> _What you should do_
Among the lines of the records, find all that carry the word "mammamia" and copy them.

> _Page-level text extractions_
○ ○ ○ ○ ○ ○ ○

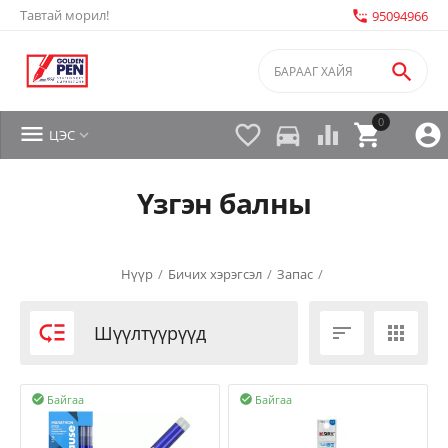
Тавтай морил!
settings_phone
95094966

0


directions_car



ЦЭС

Үзгэн балны
Нүүр
/
Бичих хэрэгсэл
/
Запас
/

Шүүлтүүрүүд


Байгаа
Байгаа


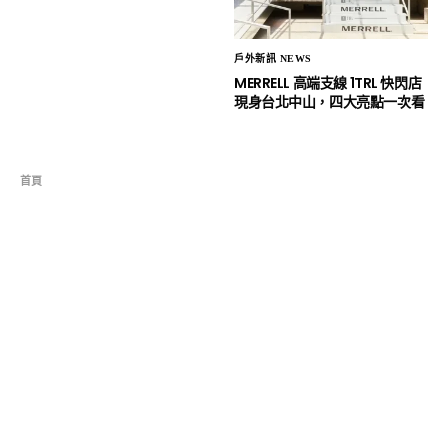
戶外新訊 NEWS
MERRELL 高端支線 1TRL 快閃店
現身台北中山，四大亮點一次看
首頁
人物專訪 OUTSIDERS
比山更寬的世界觀，山獸張景淮：
「有些路現在不走，就再也沒機會
了。」 ft. Mammut
ARYO
2025 年 10 月 27 日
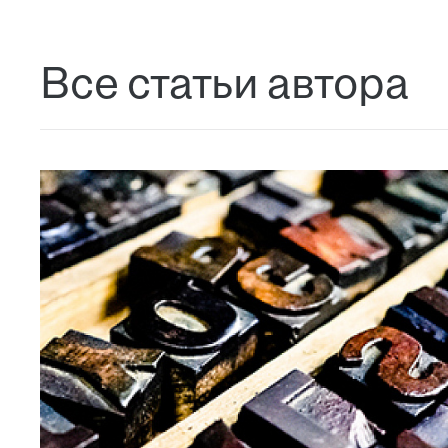
Все статьи автора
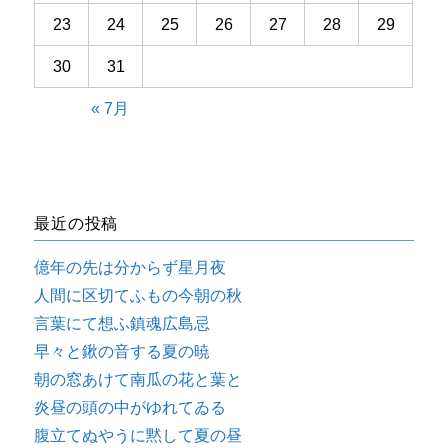
23
24
25
26
27
28
29
30
31
« 7月
最近の投稿
億年の先は分からず星月夜
人間に区切てふもの今朝の秋
言葉にて想ふ鎮魂広島忌
早々と鍬の音する夏の暁
朝の窓あけて南瓜の花と葉と
炎昼の頭の中がゆれてゐる
腹立てぬやうに黙して夏の昼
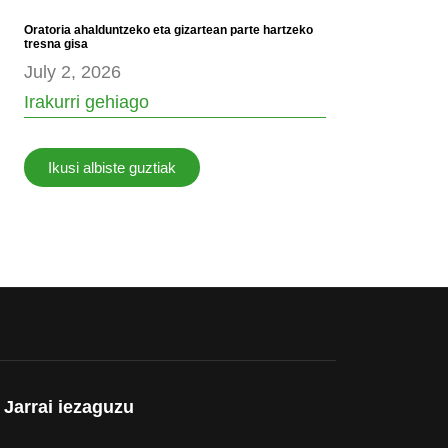
Oratoria ahalduntzeko eta gizartean parte hartzeko
tresna gisa
July 2, 2026
Irakurri gehiago
Ikusi albiste guztiak
Jarrai iezaguzu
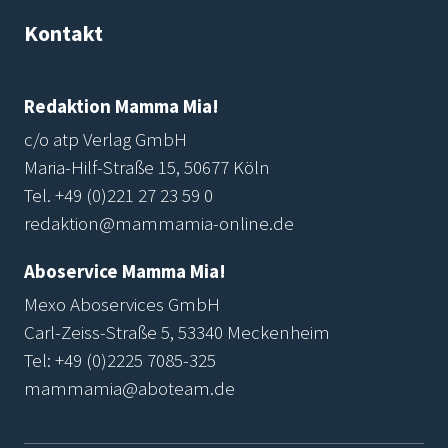
Kontakt
Redaktion Mamma Mia!
c/o atp Verlag GmbH
Maria-Hilf-Straße 15, 50677 Köln
Tel.
+49 (0)221 27 23 59 0
redaktion@mammamia-online.de
Aboservice Mamma Mia!
Mexo Aboservices GmbH
Carl-Zeiss-Straße 5, 53340 Meckenheim
Tel:
+49 (0)2225 7085-325
mammamia@aboteam.de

○ ○ ○ ○ ○ ○ ○

> _Output for this task_
redaktion@mammamia-online.de
mammamia@aboteam.de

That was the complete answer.